En Venezuela ya hay un presidente electo que ganó los comicios de 2024 con cerca de 70% de los votos y se llama Edmundo González Castrejón, quien tuvo que dejar su país por las amenazas de Maduro.
En Venezuela ya hay un presidente electo que ganó los comicios de 2024 con cerca de 70% de los votos y se llama Edmundo González Castrejón, quien tuvo que dejar su país por las amenazas de Maduro.
El 2026 será recordado como el año en que se acabó la dictadura en Venezuela ya que el presidente de Estados Unidos, Donald Trump, decidió capturar a Nicolás Maduro con una extracción militar impecable y trasladarlo desde el Palacio de Miraflores hasta la prisión en Nueva York. De ninguna manera soy fan del multimillonario, pero debo reconocer que celebré dicha hazaña. Nadie más que el osado inquilino de la Casa Blanca podría haberlo hecho. El ejército y el equipo de Marco Rubio, secretario de Estado, planearon el golpe maestro. ¡Bravo!
A la que le cayó de maravilla el megamovimiento en el gobierno de Caracas fue a Delcy Rodríguez, exministra del Interior y ahora presidenta y abanderada del chavismo. Después de hablar pestes del “imperialismo yanqui”, le bajó dos rayitas y ahora es amiga del presidente con piel naranja, se tutean y hablan por teléfono conversaciones que duran horas. Son íntimos.
La nueva “presidenta” se ve muy cómoda en su lugar al frente del país que fue devastado por Maduro. Recordemos que durante su gobierno cerca de ocho millones de venezolanos dejaron atrás su país, su tierra, su familia, su casa y casi todas sus pertenencias en busca de cielos más seguros. Además, según datos de la ONU, dentro del país otros ocho millones de personas tienen necesidad “urgente” de ayuda humanitaria. Es decir, que necesitan agua potable, alimentos, servicio médico, medicinas, refugio y un largo etcétera. Pero, ¡oh sorpresa!, Rodríguez no los deja entrar al país a pesar de que son los únicos que podrían llevar ayuda a Venezuela e implementar un programa eficiente para ofrecer cierto alivio a los más vulnerables, que no son pocos.

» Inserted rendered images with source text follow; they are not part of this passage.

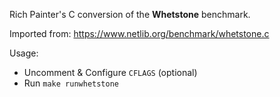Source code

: Rich Painter's C conversion of the **Whetstone** benchmark.

Imported from: https://www.netlib.org/benchmark/whetstone.c

Usage:
* Uncomment & Configure `CFLAGS` (optional)
* Run `make runwhetstone`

Por un lado, Trump está feliz porque Maduro está tras las rejas y ahora podrá disponer del petróleo del país y, por su parte, la nueva presidenta empieza a sentir las mieles del poder y se siente muy cómoda en el Palacio de Miraflores dirigiendo el futuro de millones de personas. ¿Qué podría salir mal?
Resulta que tanto Trump, como Rubio y Rodríguez tienen corta memoria. En Venezuela ya hay un presidente electo que ganó los comicios de 2024 con cerca de 70% de los votos y se llama Edmundo González Castrejón, quien tuvo que dejar su país por las amenazas de Maduro. Y su compañera de fórmula, María Corina Machado, Premio Nobel de la Paz quien ha sido designada vicepresidenta de Venezuela y que vivió escondida por más de un año por las amenazas del dictador.
Así que Edmundo y María Corina son los que deben ocupar el lugar que les corresponde en Caracas para empezar a gobernar porque así lo decidieron millones de venezolanos. Cualquier comunicación que Trump quiera tener con Venezuela tendría que ser con alguno de ellos. Es claro que a María Corina no la ve con buenos ojos porque siente que le quitó el Nobel y a Edmundo prácticamente no lo conoce. En estos días María Corina se encuentra de gira por varias capitales europeas y su primera parada ha sido en el Vaticano en donde le pidió al Papa que interceda por la liberación de los presos políticos, entre ellos Rafael Tudares, yerno de Edmundo, y por la transición de Venezuela.
Es urgente que Washington avale al nuevo gobierno de Venezuela y de marcha para adelante, porque quizá no sabe o no le han dicho que los chavistas suelen ser traicioneros y su única lealtad es con Cuba y lo que les dictan desde Moscú.
En estos momentos lo más deseable es que Trump se reúna con Edmundo en la Casa Blanca para contar con el apoyo del pueblo venezolano, con Naciones Unidas y la comunidad internacional. Que no se equivoque.